Le crétinisme désigne initialement la pathologie présentée par un individu ayant souffert d’une carence en iode durant la période périnatale. De tels individus présentent un retard mental, un goitre, un physique frêle ainsi qu’une espérance de vie limitée (de l’ordre d’une vingtaine d’années). Le crétinisme est attesté dès l’an 1000, mais le terme fait son apparition vraisemblablement au XVIIIe siècle.
Le crétin des Alpes n’est pas initialement une insulte. Au XVIIIe et XIXe siècle, le tourisme se développe dans les Alpes. À mesure que les habitants les plus riches des grandes villes françaises découvrent les joies de l’alpinisme, ils découvrent aussi les crétins qui y vivent.
Loin de la mer, sans accès aux produits iodés, de nombreux enfants naissent atteints de crétinisme endémique dans cette région franco-suisse. Victor Hugo dresse le portrait d’un crétin des Alpes en 1839 dans En voyage – Alpes et Pyrénées :
« Dans une anfractuosité du rocher, assis les jambes pendantes sur une grosse pierre, un idiot, un goitreux, à corps grêle et à face énorme, riait d’un rire stupide, le visage en plein soleil, et regardait au hasard devant lui. Ô abîme ! Les Alpes étaient le spectacle, le spectateur était un crétin. »
On estime qu’au début du XIXe siècle, 20 000 crétins habitent dans les Alpes. En 1811, Bernard Courtois découvre l’iode, mais il faudra près de 100 ans pour que David Marine parvienne à convaincre la communauté scientifique que l’apport d’iode permet de prévenir l’apparition du crétinisme. Se basant sur une région de goitre endémique aux États-Unis (Cleveland, Ohio), il démontre l’effet préventif de l’iode ajouté dans l’eau de boisson chez les écoliers.
Il faudra attendre 1952 pour que l’iodation des sels de table soit autorisée en France, bien qu’elle ne soit toujours pas obligatoire. L’amélioration de l’accès aux aliments iodés permet une diminution de la pathologie. Progressivement, le terme crétin prend une connotation péjorative au XXe siècle. Il quitte le domaine médical pour trouver sa place dans le registre littéraire ou politique. L’expression « crétin des Alpes » est popularisée par Hergé, qui en fait l’une des insultes favorites du capitaine Haddock.
L’avancée des connaissances en physiopathologie permet de comprendre le mécanisme par lequel la carence en iode induit le crétinisme.
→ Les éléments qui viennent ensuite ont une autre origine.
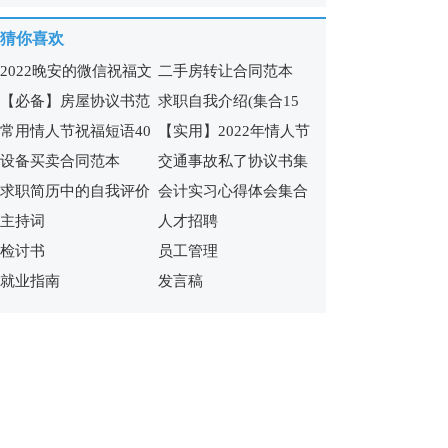
15篇
15篇
猜你喜欢
2022晚安的微信祝福文
二手房转让合同范本
【必备】房屋协议书范
求职自我介绍(集合15
案
常用情人节祝福短语40
【实用】2022年情人节
文锦集九篇
篇)
设备买卖合同范本
交通事故私了协议书集
条
祝福短语汇编65句
求职简历中的自我评价
会计实习心得体会集合
合7篇
主持词
人才招聘
合集15篇
15篇
检讨书
员工管理
就业指南
发言稿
Dès lors, on lui préfère les termes de hypothyroïdie congénitale ou insuffisance thyroïdienne congénitale. Le crétinisme infantile sporadique est éliminé en France par le dépistage systématique de l’hypothyroïdie à la naissance, réalisé dès le troisième jour depuis 1979. On estime cependant que 2 millions de patients à travers le monde sont atteints de crétinisme du fait de sols pauvres en iode.
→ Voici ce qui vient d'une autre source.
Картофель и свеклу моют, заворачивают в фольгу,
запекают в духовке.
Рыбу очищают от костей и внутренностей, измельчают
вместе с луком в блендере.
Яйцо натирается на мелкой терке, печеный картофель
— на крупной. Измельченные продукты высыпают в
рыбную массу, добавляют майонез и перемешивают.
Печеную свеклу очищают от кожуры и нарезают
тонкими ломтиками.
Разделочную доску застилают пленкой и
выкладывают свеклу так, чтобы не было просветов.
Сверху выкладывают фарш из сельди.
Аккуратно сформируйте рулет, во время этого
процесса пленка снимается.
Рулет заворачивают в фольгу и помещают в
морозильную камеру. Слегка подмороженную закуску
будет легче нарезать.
Le nanisme est également une pathologie à proprement parler qui va prendre une connotation péjorative avec le temps. On parle toujours de nanisme psychosocial dans le cas de patients dont la croissance est ralentie du fait de carences d’ordre affectif.
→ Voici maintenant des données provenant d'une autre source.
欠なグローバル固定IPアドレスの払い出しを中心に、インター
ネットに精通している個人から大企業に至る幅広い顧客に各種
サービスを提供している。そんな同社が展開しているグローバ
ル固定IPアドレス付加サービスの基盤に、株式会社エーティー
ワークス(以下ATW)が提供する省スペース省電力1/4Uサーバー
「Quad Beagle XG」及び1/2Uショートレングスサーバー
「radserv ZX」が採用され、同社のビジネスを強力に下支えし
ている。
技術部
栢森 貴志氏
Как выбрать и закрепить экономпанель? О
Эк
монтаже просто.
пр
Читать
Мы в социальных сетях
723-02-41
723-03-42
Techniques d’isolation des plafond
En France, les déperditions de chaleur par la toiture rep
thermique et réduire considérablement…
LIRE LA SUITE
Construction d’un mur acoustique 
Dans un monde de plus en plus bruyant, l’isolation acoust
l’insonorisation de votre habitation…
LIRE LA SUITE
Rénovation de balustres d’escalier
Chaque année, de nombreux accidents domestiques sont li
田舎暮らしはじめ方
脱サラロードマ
Le mongolisme et le mongolien faisaient aussi partie du lexique médical. Ces mots désignaient les patients atteints de trisomie 21 (syndrome de Down), en raison de traits du visage supposément « mongoloïdes ». L’OMS a proscrit ce terme en 1961, à la demande de la délégation mongole.
Hystérique, schizo, infirme, taré , monstre et bien d’autres termes ont suivi le même glissement sémantique. À mesure que les termes médicaux sont adoptés par la société civile et acquièrent une connotation péjorative, le champ lexical médical se trouve poussé à adopter des terminologies techniques de plus en plus précises: personnalité histrionique, trouble du neurodéveloppement etc.
Le validisme des années 1980–1990 induit, en réaction, l’usage de termes euphémisés. Par volonté de respect, on privilégie aujourd’hui des formulations neutres : trouble du neurodéveloppement, déficience motrice, personne de petite taille, personne à mobilité réduite. Mais cette neutralisation du vocabulaire médical n’empêche pas les mécanismes de stigmatisation.